Oh so theres 2 ways of picking. Very interesting. You learn something new everyday I guess! I love tasting new food. If youre still alive and posting in a few weeks, I'll give it a go. And reading this thread right now just gave me a serious case of the munchies. I have dill pickles and pickled eggplant in my fridge and I'm gonna eat the shit out that right now!
you changed your stinky plant, and for some reason i don't see an edit button the dead body plant even harder to find in montana, though dead bodies are everywhere have been researching simple chinese pickles much, i think i need to start buying old crock pots at the thrift store again . . .

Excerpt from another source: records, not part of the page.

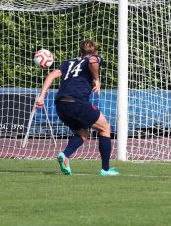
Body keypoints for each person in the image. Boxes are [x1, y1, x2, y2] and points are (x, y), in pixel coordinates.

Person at [35, 40, 119, 176]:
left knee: (83, 133)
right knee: (105, 128)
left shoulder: (68, 63)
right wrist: (97, 79)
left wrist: (41, 97)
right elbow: (92, 61)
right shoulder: (94, 57)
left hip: (60, 104)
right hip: (77, 103)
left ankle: (65, 155)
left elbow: (51, 75)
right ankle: (106, 169)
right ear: (96, 51)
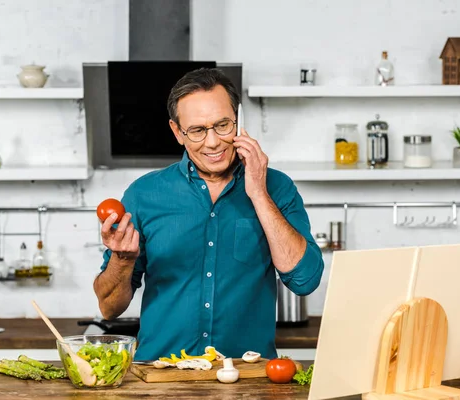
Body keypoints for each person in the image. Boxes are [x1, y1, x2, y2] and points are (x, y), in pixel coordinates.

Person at [94, 68, 324, 361]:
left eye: (223, 125)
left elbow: (305, 280)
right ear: (178, 132)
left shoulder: (277, 187)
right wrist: (122, 259)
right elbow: (109, 308)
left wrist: (259, 195)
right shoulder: (143, 195)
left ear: (239, 123)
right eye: (198, 130)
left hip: (246, 377)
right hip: (160, 376)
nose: (213, 142)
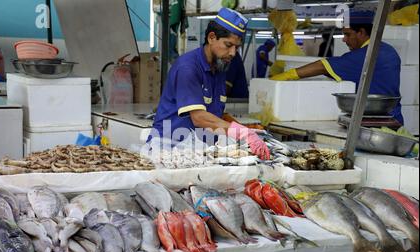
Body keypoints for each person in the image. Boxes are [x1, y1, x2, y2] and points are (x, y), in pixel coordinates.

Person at [148, 8, 269, 160]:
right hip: (167, 152)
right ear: (211, 37)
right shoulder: (188, 68)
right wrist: (242, 133)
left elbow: (216, 114)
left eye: (236, 47)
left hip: (196, 153)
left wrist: (244, 129)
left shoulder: (219, 68)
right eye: (228, 45)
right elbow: (199, 117)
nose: (232, 53)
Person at [270, 10, 404, 124]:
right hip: (393, 118)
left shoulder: (367, 54)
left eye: (347, 34)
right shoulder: (387, 49)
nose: (344, 39)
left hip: (378, 123)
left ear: (362, 32)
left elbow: (323, 66)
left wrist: (287, 75)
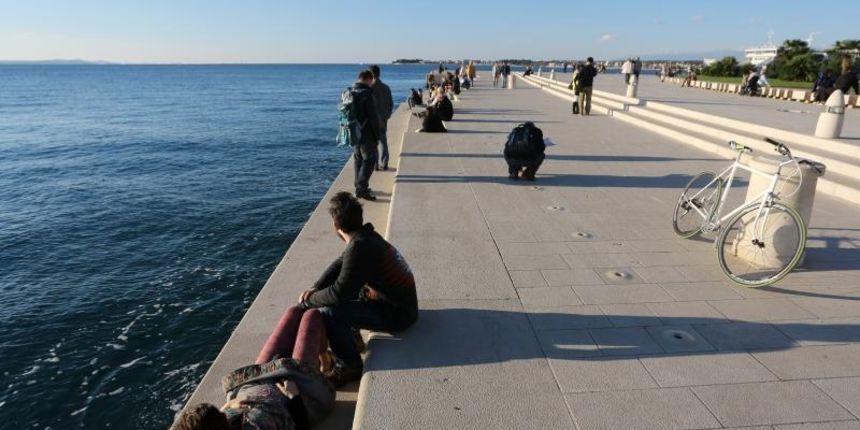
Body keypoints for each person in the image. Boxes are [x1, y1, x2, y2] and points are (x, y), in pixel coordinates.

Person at [298, 192, 418, 387]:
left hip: (399, 315)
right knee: (352, 285)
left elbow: (338, 293)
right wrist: (316, 287)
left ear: (335, 226)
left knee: (330, 311)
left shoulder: (359, 248)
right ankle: (354, 341)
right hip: (401, 305)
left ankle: (349, 366)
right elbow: (340, 263)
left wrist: (309, 301)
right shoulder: (366, 236)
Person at [173, 306, 335, 430]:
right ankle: (325, 362)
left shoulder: (219, 421)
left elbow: (209, 420)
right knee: (312, 316)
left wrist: (229, 406)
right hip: (294, 392)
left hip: (258, 377)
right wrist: (294, 397)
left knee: (295, 311)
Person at [350, 70, 380, 201]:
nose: (372, 83)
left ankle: (358, 186)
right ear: (368, 79)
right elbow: (373, 117)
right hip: (366, 133)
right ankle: (361, 189)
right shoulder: (366, 94)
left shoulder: (352, 91)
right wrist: (377, 135)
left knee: (358, 159)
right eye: (371, 80)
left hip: (354, 131)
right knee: (369, 160)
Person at [368, 65, 393, 172]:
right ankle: (385, 163)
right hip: (383, 118)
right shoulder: (386, 87)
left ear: (371, 74)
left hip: (373, 119)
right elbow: (390, 103)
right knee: (383, 141)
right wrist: (387, 115)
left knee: (374, 143)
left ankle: (376, 165)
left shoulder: (370, 88)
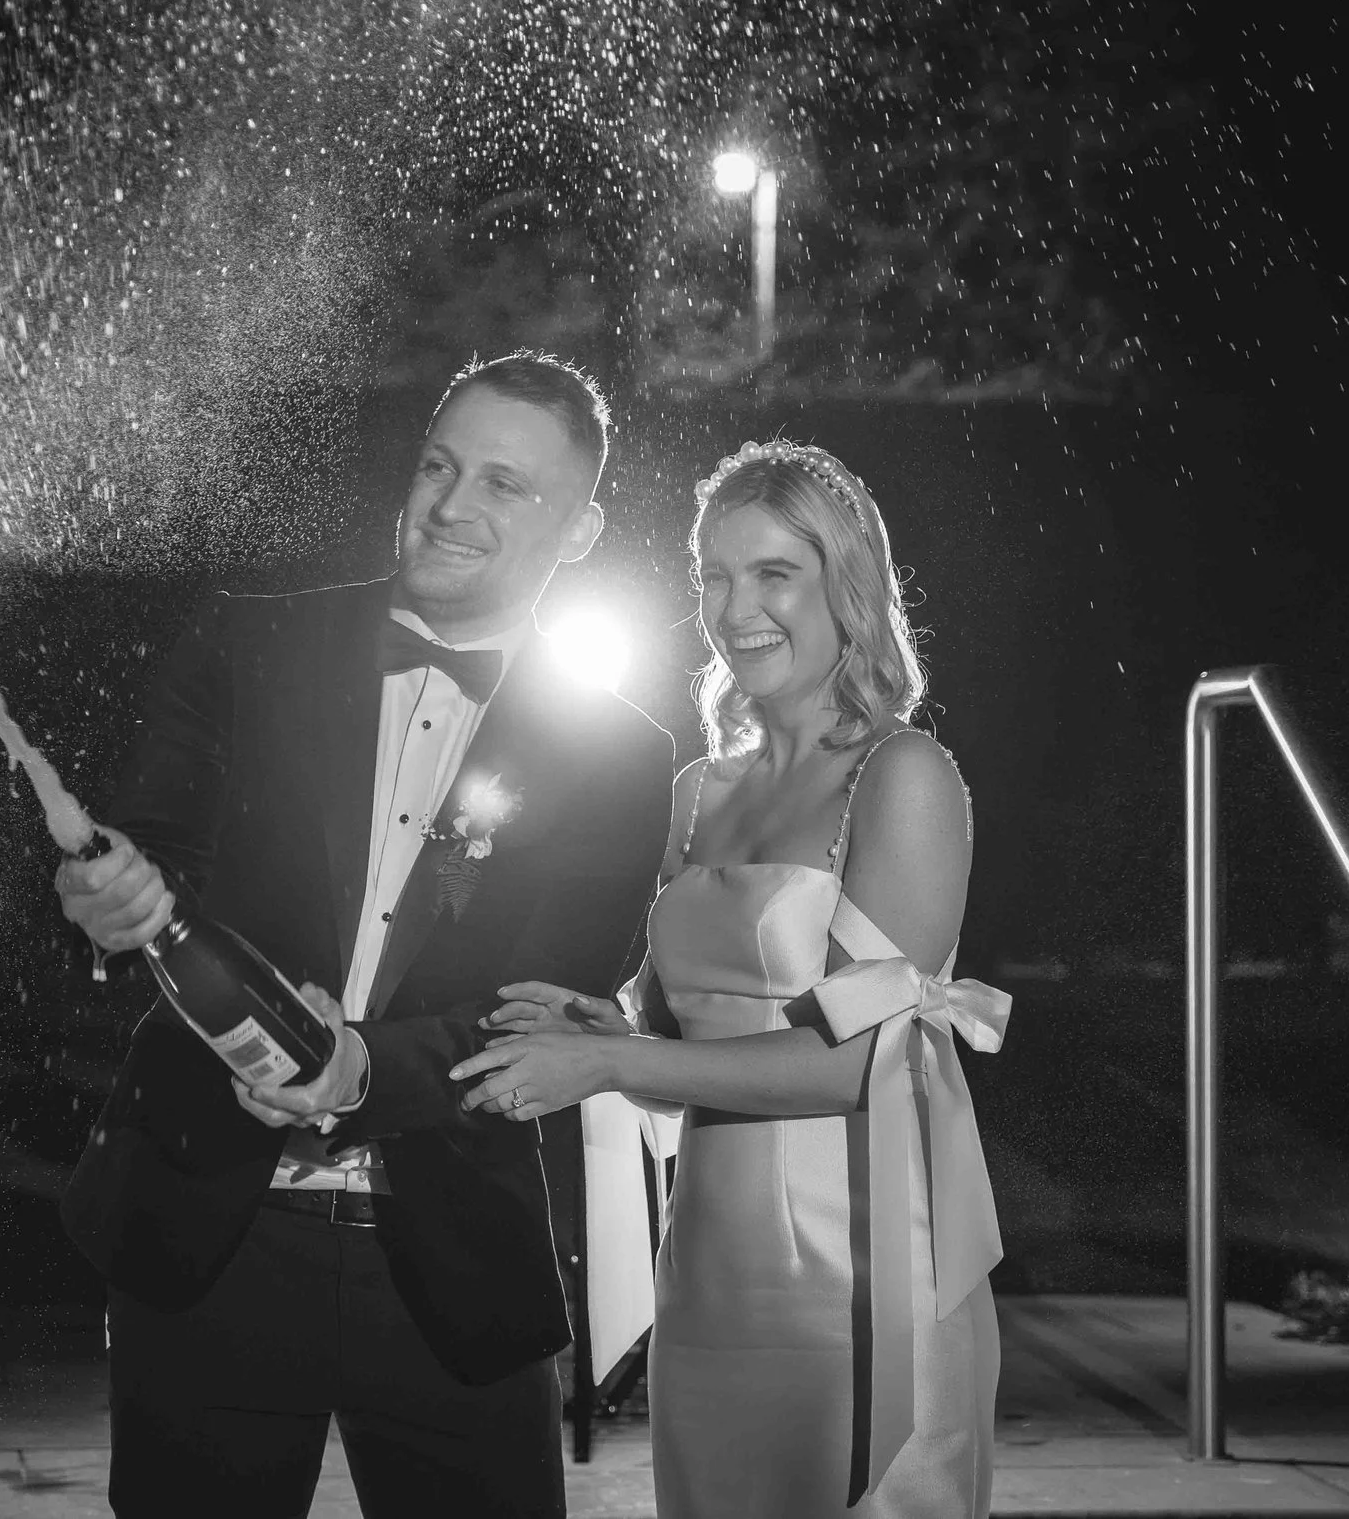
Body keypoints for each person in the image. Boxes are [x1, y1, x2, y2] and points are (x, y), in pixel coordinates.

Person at [56, 351, 673, 1518]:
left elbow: (547, 1006)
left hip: (450, 1261)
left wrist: (357, 1072)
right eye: (441, 465)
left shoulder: (621, 754)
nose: (451, 504)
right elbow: (151, 852)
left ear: (580, 529)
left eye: (506, 484)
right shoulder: (247, 642)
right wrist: (105, 901)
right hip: (207, 1235)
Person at [453, 438, 1011, 1518]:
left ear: (845, 585)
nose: (733, 605)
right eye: (712, 574)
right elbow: (675, 1068)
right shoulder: (697, 788)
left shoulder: (904, 775)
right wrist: (597, 1024)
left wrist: (610, 1052)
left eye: (772, 573)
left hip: (868, 1271)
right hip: (709, 1268)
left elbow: (856, 1061)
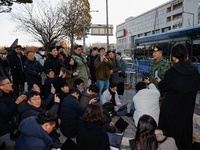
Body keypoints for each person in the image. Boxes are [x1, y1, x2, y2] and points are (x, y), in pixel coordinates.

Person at [156, 43, 200, 150]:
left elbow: (163, 86)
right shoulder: (195, 70)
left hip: (172, 111)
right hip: (187, 110)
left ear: (172, 56)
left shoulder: (172, 72)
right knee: (184, 137)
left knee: (170, 136)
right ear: (186, 55)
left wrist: (160, 82)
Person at [0, 77, 26, 148]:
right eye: (7, 83)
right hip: (4, 129)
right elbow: (6, 113)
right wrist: (17, 102)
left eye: (10, 82)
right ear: (1, 87)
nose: (10, 84)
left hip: (15, 124)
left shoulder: (11, 94)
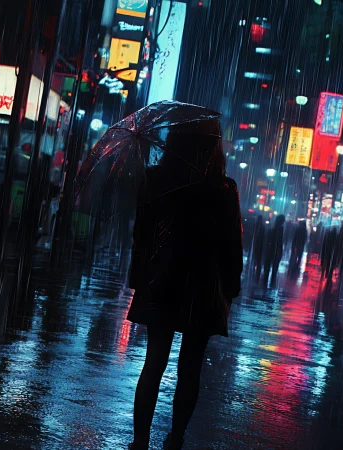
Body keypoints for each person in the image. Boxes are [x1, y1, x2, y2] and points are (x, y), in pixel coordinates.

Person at [128, 134, 243, 450]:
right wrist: (230, 288)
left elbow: (141, 234)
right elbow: (232, 246)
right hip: (202, 287)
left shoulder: (156, 180)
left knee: (154, 361)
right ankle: (176, 438)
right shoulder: (222, 189)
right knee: (190, 367)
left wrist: (140, 277)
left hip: (163, 280)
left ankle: (140, 440)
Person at [262, 215, 286, 287]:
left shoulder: (274, 229)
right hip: (274, 251)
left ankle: (265, 282)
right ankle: (270, 282)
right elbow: (279, 242)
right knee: (273, 268)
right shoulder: (279, 230)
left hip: (272, 250)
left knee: (269, 267)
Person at [251, 215, 266, 281]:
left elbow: (262, 238)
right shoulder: (256, 226)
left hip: (260, 246)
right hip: (256, 245)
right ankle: (254, 271)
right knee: (255, 258)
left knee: (258, 259)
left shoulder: (262, 227)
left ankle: (257, 273)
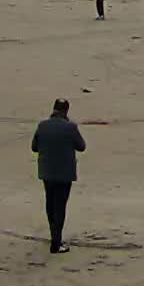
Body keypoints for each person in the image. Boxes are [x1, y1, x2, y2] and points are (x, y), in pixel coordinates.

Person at [31, 99, 87, 254]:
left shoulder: (42, 125)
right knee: (60, 206)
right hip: (64, 173)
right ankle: (56, 242)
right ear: (66, 111)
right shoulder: (71, 127)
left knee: (50, 203)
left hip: (47, 171)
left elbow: (34, 147)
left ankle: (54, 237)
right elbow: (81, 146)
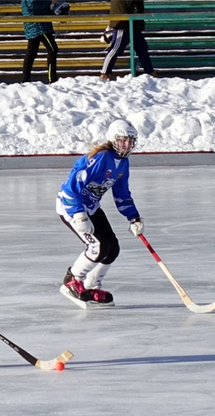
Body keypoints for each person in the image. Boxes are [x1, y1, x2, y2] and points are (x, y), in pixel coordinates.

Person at [56, 118, 144, 308]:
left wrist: (133, 216)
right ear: (113, 139)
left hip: (92, 207)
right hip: (71, 206)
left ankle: (91, 285)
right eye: (122, 140)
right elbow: (72, 188)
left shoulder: (123, 163)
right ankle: (72, 281)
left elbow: (121, 193)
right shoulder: (102, 157)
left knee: (112, 249)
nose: (127, 144)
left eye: (130, 140)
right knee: (97, 247)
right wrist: (79, 214)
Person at [101, 0, 156, 80]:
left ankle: (150, 71)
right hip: (123, 22)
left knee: (142, 48)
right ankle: (105, 72)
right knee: (115, 49)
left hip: (132, 21)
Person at [21, 1, 69, 84]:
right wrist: (51, 2)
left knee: (32, 52)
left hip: (40, 24)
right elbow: (32, 5)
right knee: (52, 48)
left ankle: (25, 79)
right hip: (38, 25)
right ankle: (52, 78)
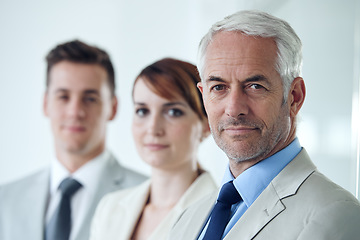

sauerkraut...middle european kimchi...what i learned about making sauerkraut...don't try it in cold weather. it won't properly ferment. i heard this from a guy who was in korea, the koreans bury kimchi outisde the house. depending on the weather, they may bury it 4 foot down....to keep it 'alive'. you might like trying this, too, wa. http://www.boingboing.net/2009/01/12/making-sauerkraut-is.html http://www.wikihow.com/Make-Kimchi
tanks for the sauerkraut page especially, i've always wanted to get katz's book [never have the $] made kimchi in the winter once a few years back, it did not turn out properly, thus was confused by wikihow's statement to keep it cool i might take a peek tomorrow and see how it's coming . . .
waited til this morning bulging lids, fizzy when removed, tasted hot and nasty, i think we're done here wish i had a working camera, sorry . . . was thinking about crock pots last night, not sure what the minimum temp is on them, but surely you could add a resistor to lower it to a perfect stable pickling degree?